When my husband and I went back to get the results, the doctor told me to get my affairs in order because I had lung cancer and it was a killer. My husband and I squeezed our hands together so hard we probably bruised each other. I gathered my courage and told him I preferred to see a lung cancer specialist before I accepted my fate. He did his homework and referred me. We have three grown sons; they all began researching online for signs of hope with my diagnosis. They sent me a wealth of information and led me to the Inspire online group.

At my reference, I learned a tumor was wrapped around my bronchus, pulmonary artery, and over my heart. As it turns out, the tumor location was responsible for my scary cough, and it, no doubt, saved my life. It took several weeks for the tumor board to come to consensus about the best course of action. Knowing I had cancer and waiting for a treatment plan was almost unbearable. I finally began treatment at the end of May with two six-day rounds of cisplatin and etoposide (with a break between rounds) concurrently with radiation. Then they sent me home to recover for surgery.

On July 22, 2011, after verifying my lymph nodes were clean, my surgeon proceeded with the left lung removal. Afterwards, I learned the tumor was grade 4, undifferentiated, Giant Cell, T2a N1Mx, EGFR positive. According to my research, giant-cell carcinoma of the lung is usually rapidly fatal and nearly all of the published cases have been described on the basis of postmortem findings. I have read that the five-year survival rate for giant cell cancer is about .5%. I have been an active participant on several lung cancer survivor sites, and I have only met one other woman who has survived this diagnosis beyond five years.

Beginning October, 2011, I received three rounds of cisplatin and chemo.
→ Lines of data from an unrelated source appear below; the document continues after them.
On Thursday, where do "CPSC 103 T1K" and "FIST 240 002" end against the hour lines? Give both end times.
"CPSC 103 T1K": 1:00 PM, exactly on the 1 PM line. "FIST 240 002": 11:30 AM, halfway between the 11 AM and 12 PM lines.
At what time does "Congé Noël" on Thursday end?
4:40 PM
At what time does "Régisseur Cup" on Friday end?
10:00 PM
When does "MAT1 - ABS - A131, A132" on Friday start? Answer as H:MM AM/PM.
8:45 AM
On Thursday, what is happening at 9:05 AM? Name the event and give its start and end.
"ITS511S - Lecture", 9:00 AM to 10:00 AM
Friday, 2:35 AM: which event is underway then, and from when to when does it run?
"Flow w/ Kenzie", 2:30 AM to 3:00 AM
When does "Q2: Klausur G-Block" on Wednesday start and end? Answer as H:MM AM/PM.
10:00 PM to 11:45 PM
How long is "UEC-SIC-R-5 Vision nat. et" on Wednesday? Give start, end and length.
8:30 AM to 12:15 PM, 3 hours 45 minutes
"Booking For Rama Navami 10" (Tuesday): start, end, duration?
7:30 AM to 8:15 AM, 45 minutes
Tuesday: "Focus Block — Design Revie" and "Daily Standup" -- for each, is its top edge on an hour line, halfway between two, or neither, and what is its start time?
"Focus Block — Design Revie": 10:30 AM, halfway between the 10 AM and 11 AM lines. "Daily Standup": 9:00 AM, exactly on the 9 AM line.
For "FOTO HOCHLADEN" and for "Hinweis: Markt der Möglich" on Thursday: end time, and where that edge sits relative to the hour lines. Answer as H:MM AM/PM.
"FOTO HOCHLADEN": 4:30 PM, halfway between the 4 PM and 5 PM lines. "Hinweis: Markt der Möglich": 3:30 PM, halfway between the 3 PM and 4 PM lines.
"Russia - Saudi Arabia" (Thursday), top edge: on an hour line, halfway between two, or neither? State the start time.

I recovered and went back to teaching in January 2012. I continued to have checkups every three months after treatment.

I progressed to metastatic lung cancer in November when metastases in my brain began giving me symptoms. From November until March I had two life flights for two brain surgeries and three gamma knife sessions to clear the mets in my brain. Since then I have been free of detectable cancer. Although my doctor doesn't promise it won't come back; he says we will fight it fair and square if it does return. I am very grateful for my doctors because I believe if I hadn't been guided to my reference, I wouldn't be alive.

Having lung cancer with brain mets has changed my life. I prepared myself to die, and then I didn't. The fatigue and anxiety of cancer and my treatments made it impossible for me to work, so I am now unemployed. Traveling 14 hours roundtrip from our home to my cancer center in another state was too taxing, so I had to relocate to get proper care. Once I realized I didn't die from the tumors in my brain, I had a hypo-manic episode. How's that for icing on the cake?

Now I need to figure out what my place in this world is, post cancer. For a start, I advocate for lung cancer survivors to receive brain MRI's at least once a year for three years. I support anyone who is suffering from cancer or mental health issues. I also want to raise awareness and help end the stigma of lung cancer back home in the Mountain Pacific. Shame and stigma are big here. The Northern Arapahos with whom I have lived and worked for 25 years were taught to smoke tobacco while praying at sunrise, because the smoke carries prayers to the Creator. I want to end stigma for them, too.